About demographic targeting
With demographic targeting in AdWords, you can reach a specific set of potential customers who are likely to be within a particular age range, gender, parental status, or household income. For instance, if you run a fitness studio exclusively for women, demographic targeting could help you avoid showing your ads to men.
Before you begin
Keep in mind that demographic targeting is an option to narrow your targeting. In other words, it helps prevent people outside of the your chosen demographics from seeing your ads.
Demographic targeting options
Demographic targeting for AdWords Search, Display or Video campaigns can include:
- Age: "18-24," "25-34," "35-44," "45-54," "55-64," "65 or more," and "Unknown"
- Gender: "Female," "Male," and "Unknown"
Demographic targeting for Display or Video campaigns can include:
- Parental status: "Parent," "Not a parent," and "Unknown"
Demographic targeting for Video campaigns can include:
- Household income (currently available in the U.S. only): “Top 10%,” “11-20%,” “21-30%,” “31-40%,” “41-50%,” “Lower 50%,” and “Unknown”
Parents can create a Google Account for their children under 13 using the Family Link app. Ads may be displayed to these users. Advertisers can't target ads to show only to children under 13. Learn more about how ads work for these Google Accounts and how to exclude your ads from showing to these users.
AdWords can't know or infer the demographics of all people. “Unknown” refers to people whose age, gender, parental status, or household income we haven’t identified.
In addition, some websites on the Display Network opt out of demographic targeting, so if you want to show your ads on those sites, leave the "Unknown" category selected. When you target by a type of demographic, the "Unknown" demographic category is selected by default because you can reach a significantly wider audience.
Exclude the "Unknown" demographic category only if you're sure you want to restrict your campaign to a narrow audience. Excluding "Unknown" might prevent a substantial number of people from seeing your ads, some of whom you might want to reach.
How Google determines demographic information
When people are signed in from their Google Account, we may use demographics derived from their settings or activity on Google properties, depending on their account status. Consumers can edit their demographic information by visiting Ads Settings. In addition, some sites might provide us with demographic information that people share on certain websites, such as social networking sites.

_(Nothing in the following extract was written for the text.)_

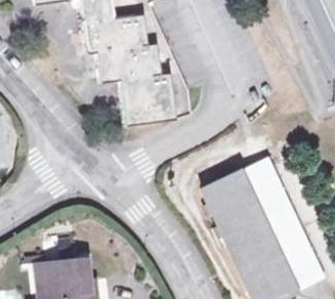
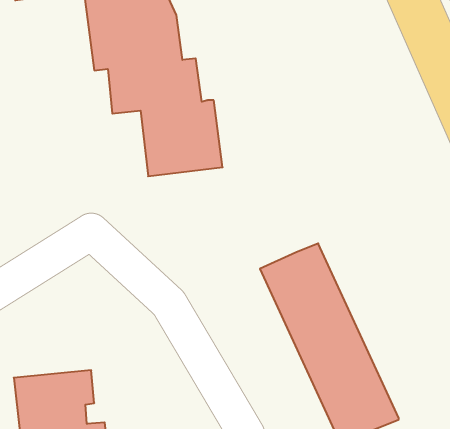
building: [242,157,326,290] -> none

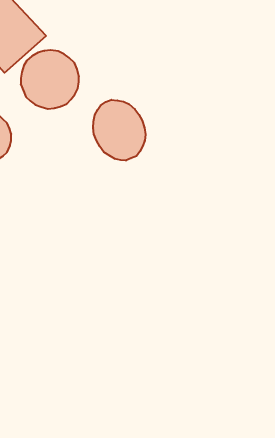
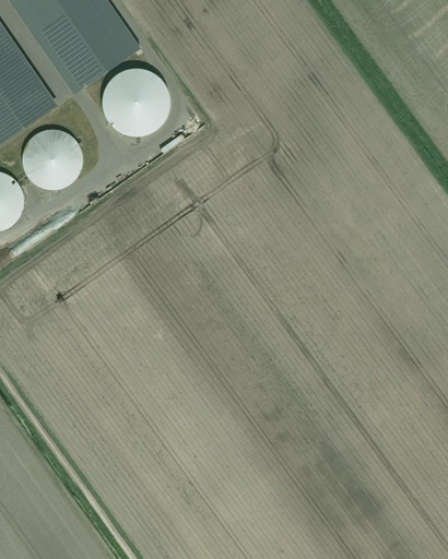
building: [93,100,146,161] -> none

For people who aren't signed in to their Google Account, we sometimes infer their demographic information based on their activity from Google properties or the Display Network. For example, when people browse YouTube or sites on the Display Network, Google may store an identifier in their web browser, using a “cookie.” That browser may be associated with certain demographic categories, based on sites that were visited.
Sarah's favorite hobby is gardening. Many of the gardening sites and blogs on the Display Network that she visits have a majority of female readers. Based on this, Sarah's browser (when she’s not signed in from her Google account) could be added to the "female" demographic category. As a result, Google may show Sarah ads from advertisers who have chosen to show their ads to women.
When Sarah’s signed in from her Google account, Google may show her ads based on selections she made in her Ads Settings, including her demographic information.
Mobile app demographics: This targeting feature uses an advertising identifier linked to a customer's mobile device to remember which apps the person has used. We might associate the identifier with a demographic category based on web browsing and app activities on a mobile device.
Keep in mind that we aren't able to gather or infer demographic information from everyone using the web or mobile apps, so if you narrow your targeting with multiple specific demographic groups, your ads may reach a more limited audience.
Refine your strategy
- Targeting. Demographic targeting can be combined with other targeting strategies.
- Exclusions. You can also exclude demographic categories so you don’t show your ads to certain demographics.
- Customize your bids. While still showing your ads everyone, you can place higher (or lower) bids for a certain demographic group.
Examples of effective demographic targeting
Age. Marc is advertising for a financial institution, and he wants to market different products to seniors versus college students. He uses demographics to show different ads to each group of customers and adjusts his bids for demographic groups that may be more likely to spend more. Marc finds that middle-aged customers tend to have the largest initial deposits, and increases his bid for people ages 35 to 54.
Household income. In a video campaign, Marc can show ads to customers in a certain household income range. Marc sets his targeting to reach people in the top 30% of U.S. household incomes, by selecting the “Top 10%,” “11-20%,” and “21-30%" options for household income.
Age and gender. Alberta runs a website whose audience is working mothers. On the Search Network, her demographic targeting is the “25–54” age range and “Female” gender. On her Display Network campaigns, she specifies “Parent” parental status as targeting criteria. A savvy advertiser, Alberta also adds a targeting method of “in-market audience” for Baby & Children's Products.